Catherine Pégard dans la matinale de France Inter.© France Inter
Des dossiers lourds et urgents attendent Catherine Pégard. Cette journaliste de formation a succédé le mois dernier à Rachida Dati au ministère de la Culture. La nouvelle locataire de la Rue de Valois doit gérer plusieurs chantiers d’importance, dont le projet Louvre Renaissance et la réforme de l’audiovisuel public. Ce lundi matin, elle était invitée sur France Inter pour donner le "la" de sa politique "utile" pour les spectateurs et les artistes. Malgré la restriction de budget alloué à son poste, l'ex-présidente du château de Versailles essaie de "grappiller des subventions supplémentaires" dont elle estime avoir besoin pour mener à bien ses missions. Mais sait aussi son temps limité en raison de la prochaine élection présidentielle.
Pendant plusieurs mois, le dossier de la holding souhaité par Rachida Dati, qui devait réunir France Télévisions, Radio France, l'INA et France Médias Monde avec une présidence commune, était au coeur de l'agenda législatif. La candidate déchue à la mairie de Paris avait fait de cette réforme un symbole. Or, ce projet, taclé par de nombreuses personnalités, a été abandonné en cours de route et suspendu. Catherine Pégard va-t-elle profiter de sa nomination pour le reprendre ? La question lui a été posée ce matin par Benjamin Duhamel. "Est-ce que cette ambition de faire passer ce texte de loi est enterrée ?", l'a sondé le nouveau visage du service public. "Je pense qu'elle n'est pas pour les prochains mois", a répondu de facto la ministre. "Il ne faut pas abandonner l'idée de cette holding, vous verrez que la proposition de loi n'a pas été inscrite à l'ordre du jour", a ajouté l'ex-conseillère culture de Nicolas Sarkozy.
Catherine Pégard a confirmé qu'aucun consensus n'avait été trouvé en la matière. "Je ne dis pas qu'il n'y aura pas de texte sur le service public, je ne le sais pas.
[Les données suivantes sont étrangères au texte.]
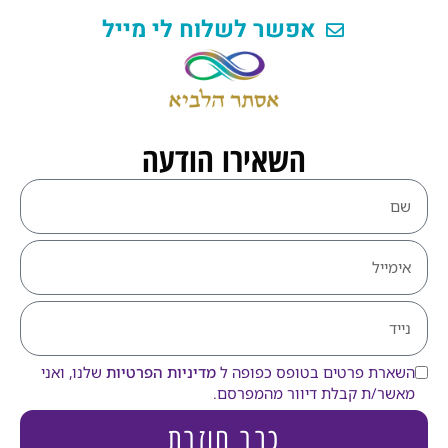
אפשר לשלוח לי מייל
השאירו הודעה
השארת פרטים בטופס כפופה ל
מדיניות הפרטיות
שלנו, ואני
מאשר/ת קבלת דיוור מהמפרסם.
כבר חוזרת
Aujourd'hui, ma mission est de poursuivre des consultations, de discuter avec les uns et les autres, de reprendre un dialogue et de fixer une nouvelle ambition", a-t-elle confié.
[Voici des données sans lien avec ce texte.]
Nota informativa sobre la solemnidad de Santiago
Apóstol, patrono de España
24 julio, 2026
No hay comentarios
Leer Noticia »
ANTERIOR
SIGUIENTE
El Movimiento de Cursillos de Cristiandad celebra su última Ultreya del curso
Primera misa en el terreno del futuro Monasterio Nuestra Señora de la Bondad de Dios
En juin dernier, et à la demande de Rachida Dati, les députés de la commission des Affaires culturelles avaient commencé à plancher sur la proposition de loi, adoptée en première lecture au Sénat, qui prévoit de regrouper au sein d'une même entité juridique, dénommée France Médias, les principaux groupes de l'audiovisuel public - France Télévisions, Radio France, l'INA, ainsi que potentiellement France Médias Monde - à compter du 1ᵉʳ janvier 2026. Chaque entité devait conserver son identité propre, mais se retrouverait sous la houlette d'une holding à 100% publique, dirigée par un PDG chargé de la stratégie globale et de la répartition des budgets entre les filiales : france.tv, Radio France, Franceinfo et la plateforme locale ICI.
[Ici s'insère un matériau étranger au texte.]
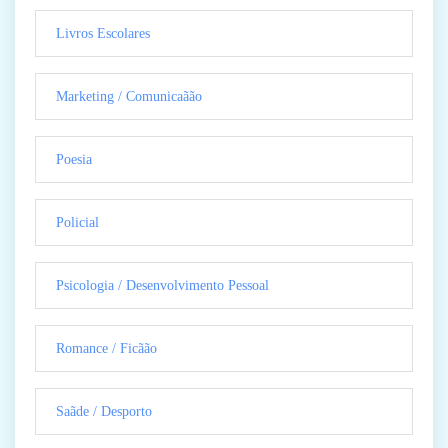
Livros Escolares
Marketing / Comunicaãão
Poesia
Policial
Psicologia / Desenvolvimento Pessoal
Romance / Ficãão
Saãde / Desporto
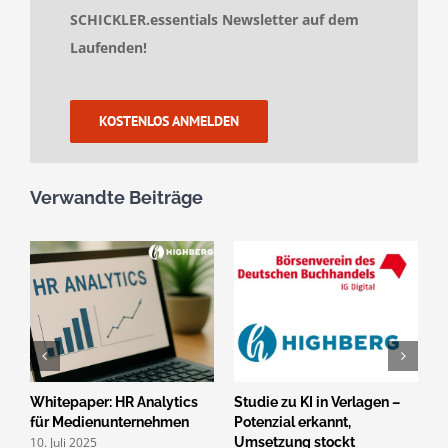
SCHICKLER.essentials Newsletter auf dem
Laufenden!
KOSTENLOS ANMELDEN
Verwandte Beiträge
Whitepaper: HR Analytics
Studie zu KI in Verlagen –
H
für Medienunternehmen
Potenzial erkannt,
2
10. Juli 2025
Umsetzung stockt
G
Après deux tentatives déjà avortées en juin et décembre 2024 (pour cause de dissolution de l’Assemblée nationale, d’abord, en raison de la chute du gouvernement Barnier, ensuite), puis celle d’avril 2025 (le texte avait été retiré de l’ordre du jour faute de temps pour l’examiner), le projet contesté par les syndicats avait une nouvelle fois été rejeté d'emblée devant l'Hémicycle.